Midnight Pub

I am confuse about a thing I read recently


Last night, I finish reading the book "Hell Yeah or Not" write by Derek Sivers, and one chapter[1] made me confuse. It said that we should not reject a work because the person who create this work could be a "bad" person (and I said that euphemistically) or just because we don't like this person.

I am OK that I should not ignore work from people I don't like only because of it, but it is more difficult in some time in case for work from "bad" people.

Besides, if I understand correctly and follow this advice, I should separate the "artist" (at large) and the person extremely, but I think some works is the reflection of the person who created it.

I have an example. Where I live, there has a popular polemicist with political ideas I am not in step with, and never I could appreciate his works because his works is tinted by his political ideas.

The other problem is seen here that if I like a work, I could like the other work from the same author. If I ignore the author, I could miss some other of his works that I could appreciate too.

I am a bit confuse.

[1] The mirror: It’s about you, not them.


It's art, so it's subjective. If the person who made something you like is shitty to the point that it starts effecting how you view that art that you like, that's valid. Don't let this book convince you that you *have* to disentangle the artist from the art. Death of the author is a real thing, and works can be interpreted as independent entities, but that's not the only way to look at something.

The example I always refer back to is Heidegger, a widely read and admired philosopher who also happened to be a literal Nazi. People often are able to disentangle his (oft times very visionary) work from his fascist tendencies, but there are some thousands and currents within his oeuvre that jibe really well with fascism and that makes me super uncomfortable, and colors the rest of his work for me to the point where I actively avoid it. Is that "stupid"? Maybe, and I'm not about to say that everything Heidegger wrote was "wrong" just because he was a Nazi, but that sure as hell doesn't mean I have to *like* it, either.
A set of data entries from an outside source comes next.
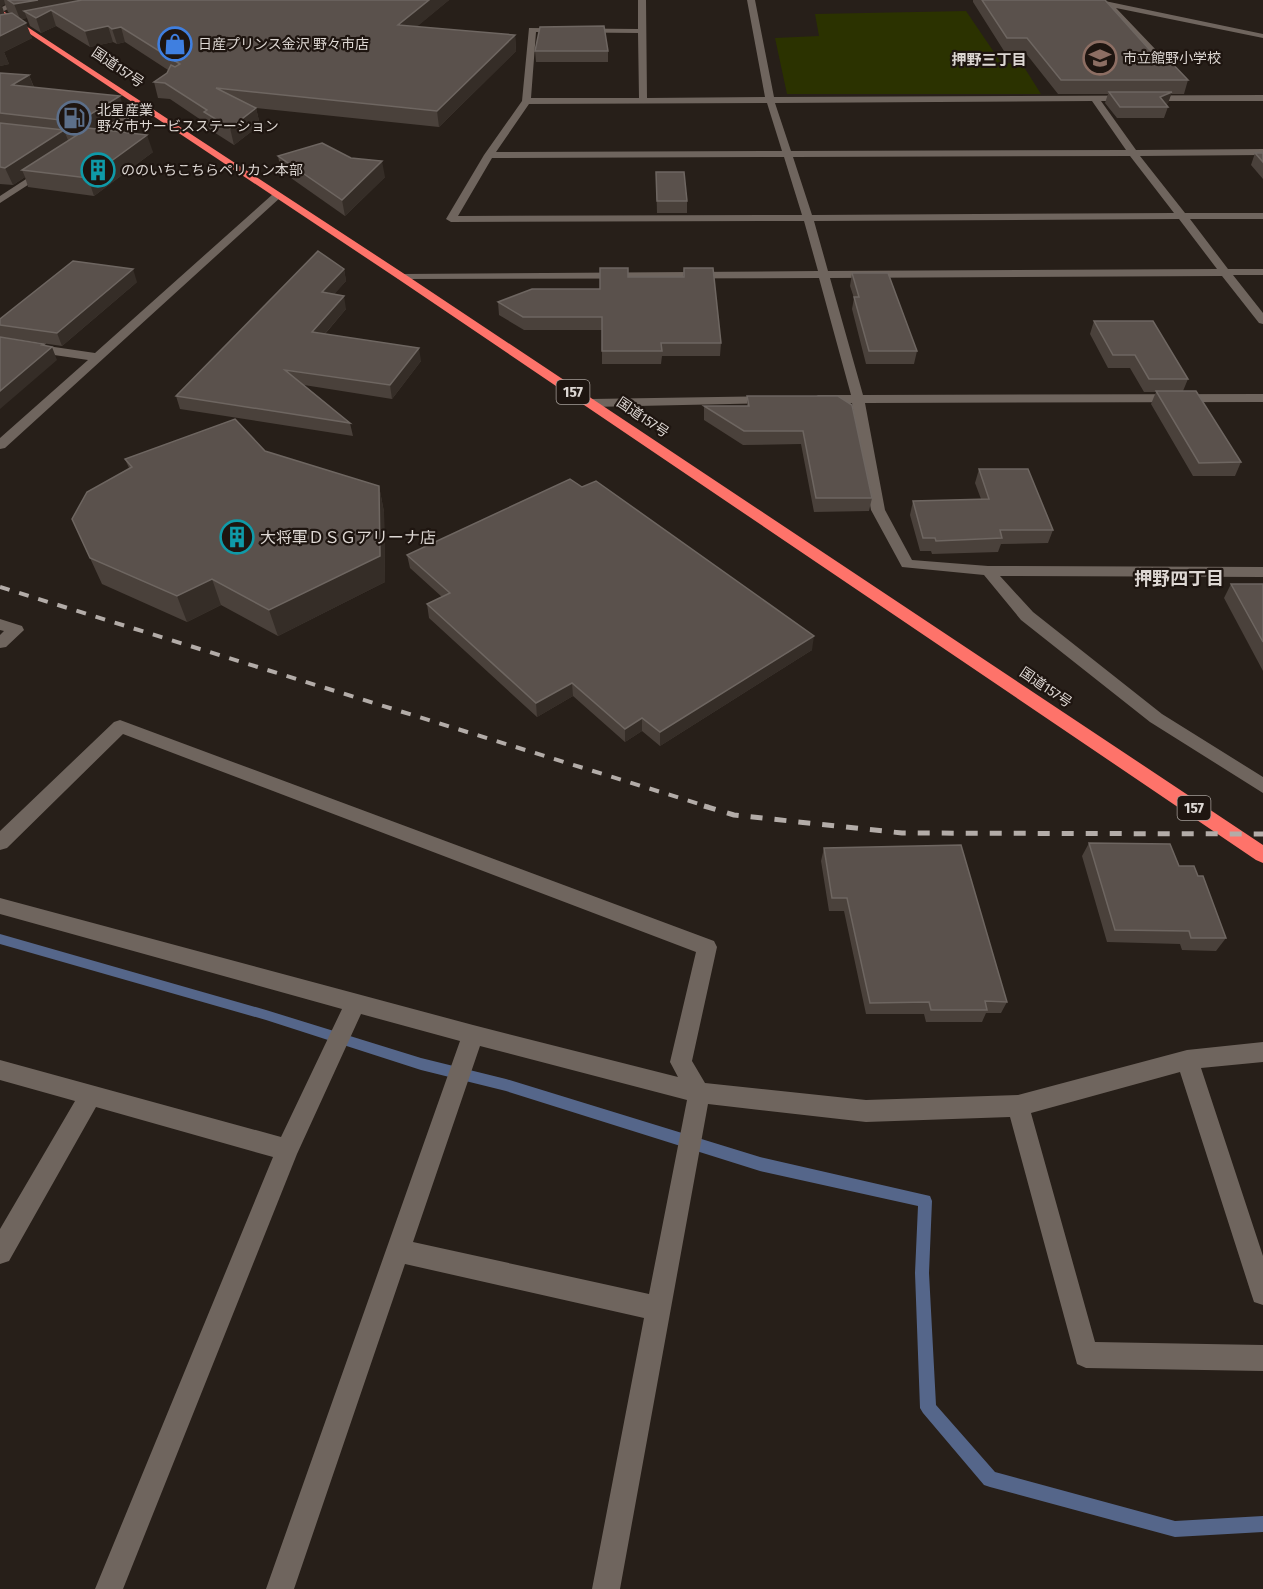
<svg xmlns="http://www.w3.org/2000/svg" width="1263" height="1589" viewBox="0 0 1263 1589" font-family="'Fira Sans Condensed','Noto Sans JP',sans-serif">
<rect width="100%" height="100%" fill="#271f19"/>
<path fill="#2b3200" d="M966,11l34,50 24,6 17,27h-254l-12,-56 44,-2 -4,-22z"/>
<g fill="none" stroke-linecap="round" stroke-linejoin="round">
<path fill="#55668a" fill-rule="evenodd" d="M0,934l266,76 155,48 85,21 254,78 170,39 2,5 -3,72 7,132 59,67 180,49 88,-5v16l-88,5 -185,-50 -6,-2 -61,-72 -3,-5 -5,-135 3,-67 -158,-35 -254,-80 -85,-21 -155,-50 -266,-76z"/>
<g fill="#6f655e" fill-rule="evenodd">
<path d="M16,0h10l-26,13v-5z"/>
<path d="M638,0h8l1,98 118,-1 -18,-97h8l19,97 489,-2v6h-162l35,49 127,-1v6l-123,1 45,57h78v6h-73l38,50h35v6h-30l30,38v11l-4,-1 -37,-47 -392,2 33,117 400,-1v8l-398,1 20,107 27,50 76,6 275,1v10l-263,-1 33,36 129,102 101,63v16l-113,-71 -129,-102 -37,-45 -82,-8 -31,-57 -19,-107h-34l-6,-4 6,-4h33l-32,-117 -421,1 -1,-2 5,-3 416,-3 -14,-50 -353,1 -5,-3 38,-64 38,-54 7,-73 109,1zM536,32l102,1 1,65h-108zM1092,101l34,49 -335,1 -16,-48zM767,103l15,48 -286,1 33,-48zM1130,156l44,57 -362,2 -19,-58zM784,157l18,58 -344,1 34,-58zM1179,219l38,50 -389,2 -14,-50z"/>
<path d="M1087,0h13l163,34v4l-147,-30 62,65v4h-3l-70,-71z"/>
<path d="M144,106l7,2 -28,15 -33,22 -8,-2 35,-24z"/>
<path d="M43,168l8,2 -51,33v-7z"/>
<path d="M273,194l9,2 -277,252 -5,1v-11l88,-78 -88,-13v-8l95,14z"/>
<path d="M772,396l4,1 2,3 -2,3 -185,4 -6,-4 6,-4z"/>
<path d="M0,619l22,7 2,4 -18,17 -6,1v-13l4,-4 -4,-1z"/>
<path d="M120,720l594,221 3,6 -25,114 13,22 161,17 152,-5 169,-45 76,-8v20l-62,6 62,188v49l-9,-3 -3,-9 -71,-221 -149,41 64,229 168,3v26l-177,-3 -9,-4 -67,-247 -144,5 -158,-18 -88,485h-28l52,-271 -239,-54 -111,325h-28l194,-548 -99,-27 -64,140 -174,435h-28l178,-432 -177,-50 -87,154 -9,3v-35l75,-128 -75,-21v-20l281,77 61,-128 -342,-95v-16l473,127 205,52 -8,-15 26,-110 -573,-218 -116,114 -7,2v-19l114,-109zM480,1046l207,54 -38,194 -236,-52z"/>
</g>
<path fill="#fe736a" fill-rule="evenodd" d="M0,9l406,266 857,570v18l-7,-3 -858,-581 -398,-265z"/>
<path stroke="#b3aca8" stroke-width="4" stroke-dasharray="10 10" stroke-linecap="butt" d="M0,587l709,220"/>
<path stroke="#b3aca8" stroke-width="5" stroke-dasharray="12 12" stroke-linecap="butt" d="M704,806l30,9 168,18 361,1"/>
</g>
<g fill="#4a413b" fill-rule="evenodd">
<path d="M0,0h449l-33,27 99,8 1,16 -77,76 -183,-19 4,17 -26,20 -25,-16 -2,-5 -37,-25 -12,-1 -4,-16 13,-9 1,-3 -43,-28 -8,2 -4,-2 -23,5 -34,-21 -15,7 -11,-7 -3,-8 -6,1 11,19 -28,14 5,12 -9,2zM5,4l3,8 2,1 -6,1 -3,-8z"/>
<path d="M973,0h132l52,58 31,22 -4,14h-13l-3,9 -2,1 2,3 -4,11h-47l-12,-15 3,-9h-50l-34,-43h-20l-31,-49z"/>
<path d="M535,51h73v11h-72z"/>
<path d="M0,73l29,2 5,12 91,26 -26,16 54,23 -59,44 -66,-9 -3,-10 -12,8 -13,-1z"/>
<path d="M1255,153h8v26l-12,-14z"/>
<path d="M278,156l107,21 -40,39 -64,-45z"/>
<path d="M656,172l31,29v12h-30z"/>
<path d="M684,268l37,75 -1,13h-58l-1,8h-59v-34h-78l-25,-15 -1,-13 102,-13 28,-12h55z"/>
<path d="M344,269l2,12 -12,13 12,15 -21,25 96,27 -29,38 -88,-14 46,38 3,13 -173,-27 -4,-13z"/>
<path d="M852,273l65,78 -3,13h-48l-14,-55 2,-11 -4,-12z"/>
<path d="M137,282l-75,64 -62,-9v-18z"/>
<path d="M1094,321l94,58 -5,12 58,71 -6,14h-42l-42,-72 5,-12h-12l-14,-24h-22l-18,-34z"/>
<path d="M747,396h91l34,102 -3,13 -55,1 -13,-68 -58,1 -39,-25v-14h43z"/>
<path d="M125,459l254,27 5,26 1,70 -107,54 -57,-31 -34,17 -85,-38 -30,-65 57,-51z"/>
<path d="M979,469l74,61 -5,13 -47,1 -3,8 -66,2 -1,-3h-11l-10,-36 3,-14 68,-2 -6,-16z"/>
<path d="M407,555l405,95 -152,96 -18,-15 -17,11 -52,-46 -36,21 -108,-99 -2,-14 15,-7 -32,-29z"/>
<path d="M1231,584h32v87l-39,-73z"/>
<path d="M1089,843l90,23 19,10 28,62 -10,13 -34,-1 -2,-6 -73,-2 -25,-86z"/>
<path d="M824,848l183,154 -6,11h-15l-4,9h-56l-2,-8h-58l-22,-103h-15l-8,-50z"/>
</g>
<g fill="#352d27">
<path d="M0,0h4l1,4 -5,3z"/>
<path d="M38,0h87l-74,10 5,16 -15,7 -5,-15 -12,-7 3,7 -7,1 -6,-15z"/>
<path d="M429,0h20l-49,41 -2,-16z"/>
<path d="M2,6l5,15 -7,2v-16z"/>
<path d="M26,23l6,15 -28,14 5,12 -9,2v-30z"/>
<path d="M108,26l5,16 -23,5 -5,-16z"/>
<path d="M121,27l4,15 -8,2 -5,-15z"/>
<path d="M515,35l1,16 -77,76 -2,-16z"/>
<path d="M29,75l6,16 -23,-6z"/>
<path d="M1172,92l-4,11 -8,4v-10z"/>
<path d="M120,96l5,17 -42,26 -5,-17z"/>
<path d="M256,108l4,17 -26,20 -4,-17z"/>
<path d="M64,130l7,18 -49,22 3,7 -12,8 -8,-17z"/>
<path d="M147,135l6,17 -59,44 -6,-18z"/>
<path d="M382,161l3,16 -40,39 -3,-16z"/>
<path d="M133,269l4,13 -75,64 -5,-13z"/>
<path d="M344,269l2,12 -21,24 -3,-13z"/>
<path d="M344,296l2,13 -31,36 -3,-13z"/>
<path d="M44,344l3,7 5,-4 5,13 -57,49v-18z"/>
<path d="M419,348l2,13 -29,38 -2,-14z"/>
<path d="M379,486l5,26 1,70 -107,54 -9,-26z"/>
<path d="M212,579l9,26 -34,17 -10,-26z"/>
<path d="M814,636l-2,14 -152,96v-14z"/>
<path d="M572,683l1,13 -36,21 -1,-14z"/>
<path d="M642,718v13l-17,11v-13z"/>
</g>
<g fill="#5a514c" stroke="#6e6661" stroke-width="1.5">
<path d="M8,0h30l-24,4z"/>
<path d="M82,0h347l-31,25 117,10 -78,76 -221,-23 40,20 -26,20 -26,-16 3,-2 -42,-27 -11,-1 13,-9 4,-8 4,2 5,-3 -59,-37 -9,2 -4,-3 -23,5 -34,-21 -15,8 -12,-7z"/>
<path d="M982,0h123l52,58h10l21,22h-127l-34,-42h-20z"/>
<path d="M12,13l14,10 -26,13v-21z"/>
<path d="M604,26l4,25h-73l5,-24z"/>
<path d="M0,73l29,2 -17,10 108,11 -42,26 -78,-9z"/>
<path d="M1109,92h63l-12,5 8,10h-48z"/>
<path d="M0,123l64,7 -59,38 -5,-1z"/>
<path d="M88,128l59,7 -59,43 -66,-8z"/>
<path d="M322,143l29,15 31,3 -40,39 -64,-44z"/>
<path d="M1255,153h8v9z"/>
<path d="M656,172h28l3,29h-30z"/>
<path d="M318,251l26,18 -22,23 22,4 -32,36 107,16 -29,37 -105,-15 65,53 -174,-27z"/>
<path d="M73,261l60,8 -76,64 -57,-8v-6z"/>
<path d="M600,268h28v9h56v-9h29l8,75h-60l1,8h-60v-34h-79l-25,-15 34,-13h68z"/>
<path d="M852,273h36l29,78h-48l-15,-54h5z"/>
<path d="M1094,321h59l35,58h-39l-14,-24h-22z"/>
<path d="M0,337l44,7 -2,1 10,2 -52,44z"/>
<path d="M1156,391h40l45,71 -42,1z"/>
<path d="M747,396h91l14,9 20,93h-56l-13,-67h-59l-40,-25h45z"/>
<path d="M235,419l30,32 114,35 1,70 -111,54 -57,-31 -35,17 -87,-38 -18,-39 15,-27 45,-25 -7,-8z"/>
<path d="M979,469h49l25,61h-53l2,8 -66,3 -1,-3h-12l-10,-37 76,-2z"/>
<path d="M570,479l12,8 14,-6 218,155 -154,96 -18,-14 -17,11 -53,-46 -36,20 -109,-99 23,-11 -43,-38z"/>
<path d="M1231,584h32v58z"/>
<path d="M1089,843l81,1 9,22h15l4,10h5l23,62h-35l-2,-7 -74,-1z"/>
<path d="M961,845l46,157 -22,-1 2,9h-56l-2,-8 -59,1 -23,-105h-15l-8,-50z"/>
</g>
<defs>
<symbol id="shop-ring" viewBox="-11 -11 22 22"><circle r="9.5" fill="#1e1510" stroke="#3f7fe0" stroke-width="1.5"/><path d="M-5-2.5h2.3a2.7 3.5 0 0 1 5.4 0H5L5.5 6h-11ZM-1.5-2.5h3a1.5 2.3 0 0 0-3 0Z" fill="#3f7fe0"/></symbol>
<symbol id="school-ring" viewBox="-11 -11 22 22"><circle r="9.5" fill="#1e1510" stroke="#8d6e63" stroke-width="1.5"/><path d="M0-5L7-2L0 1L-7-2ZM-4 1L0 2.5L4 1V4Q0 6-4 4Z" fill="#8d6e63"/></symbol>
<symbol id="fuel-ring" viewBox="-11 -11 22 22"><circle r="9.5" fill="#1e1510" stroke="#5c6f8a" stroke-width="1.5"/><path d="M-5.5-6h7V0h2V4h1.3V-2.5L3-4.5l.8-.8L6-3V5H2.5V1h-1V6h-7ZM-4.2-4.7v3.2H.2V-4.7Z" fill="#5c6f8a"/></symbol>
<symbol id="building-ring" viewBox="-11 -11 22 22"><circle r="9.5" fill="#1e1510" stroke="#0f9aa8" stroke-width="1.5"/><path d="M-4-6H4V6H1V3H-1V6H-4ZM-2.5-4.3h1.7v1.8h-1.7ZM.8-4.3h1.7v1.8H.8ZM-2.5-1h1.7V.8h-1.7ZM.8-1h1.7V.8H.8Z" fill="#0f9aa8"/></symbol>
</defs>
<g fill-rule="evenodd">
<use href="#shop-ring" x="156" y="25" width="38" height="38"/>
<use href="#school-ring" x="1081" y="39" width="38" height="38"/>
<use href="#fuel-ring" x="55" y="99" width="38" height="38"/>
<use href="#building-ring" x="79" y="151" width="38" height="38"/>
<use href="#building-ring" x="218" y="518" width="38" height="38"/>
</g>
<g text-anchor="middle" stroke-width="4.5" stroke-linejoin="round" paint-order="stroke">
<g font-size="14" fill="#ddd7d3" stroke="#1e1510" text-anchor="start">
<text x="198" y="49">日産プリンス金沢 野々市店</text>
<text x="1123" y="63">市立館野小学校</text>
<text x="97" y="115">北星産業<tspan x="97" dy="16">野々市サービスステーション</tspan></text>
<text x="121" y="175">ののいちこちらペリカン本部</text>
</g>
<g font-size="14" fill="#ddd7d3" stroke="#1e1510">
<text transform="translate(118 67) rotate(34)" y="5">国道157号</text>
<text transform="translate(643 417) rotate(34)" y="5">国道157号</text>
<text transform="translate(1046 687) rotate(34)" y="5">国道157号</text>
</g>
<g font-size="15" font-weight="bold" fill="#ddd7d3" stroke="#1e1510">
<text x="989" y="65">押野三丁目</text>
</g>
<g fill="#1e1510" stroke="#a49d98" stroke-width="1.5">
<rect x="556.5" y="380" width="33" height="24" rx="4.5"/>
<rect x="1177.5" y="796" width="33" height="24" rx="4.5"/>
</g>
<g font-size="15" font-weight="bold" fill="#ddd7d3">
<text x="573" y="397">157</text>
<text x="1194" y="813">157</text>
</g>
<g font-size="16" fill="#ddd7d3" stroke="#1e1510" text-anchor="start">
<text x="260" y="543">大将軍ＤＳＧアリーナ店</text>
</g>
<g font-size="18" font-weight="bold" fill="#ddd7d3" stroke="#1e1510">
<text x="1179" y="585">押野四丁目</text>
</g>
</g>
</svg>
Shitty people often have parts of their personhood which are genuine and capable of being appreciated by everyone. Of course, a shitty person who is an artist isn't going to generally limit their art to reflecting these pieces of their soul. It happens somewhat frequently, though, that the core of a work is decent, even if the shitty author's shittiness are present somewhere in the periphery. However, a piece of art should be judged on its own merits and not necessarily with the author.



I agree, and also the standards for shittiness today are set quite low. There have been (and still are) truly shitty people, even monsters, but the most common case is simply that of a flawed human being. Which we all are.



Black-and-white thinking is in vogue right now. Obviously extremes exist, and there have been people who were completely irredeemable, but the vast majority of persons, opinions, and even actions lie in the vast sea of grey between those two extremes.

Like, if I went to someone's house, and they seemed to be big fans of Hitler's paintings, it would be a definite red flag. But if there's a painting on the wall by an artist who made a socially insensitive statement in 1972 or something like that, I'm not going to really care.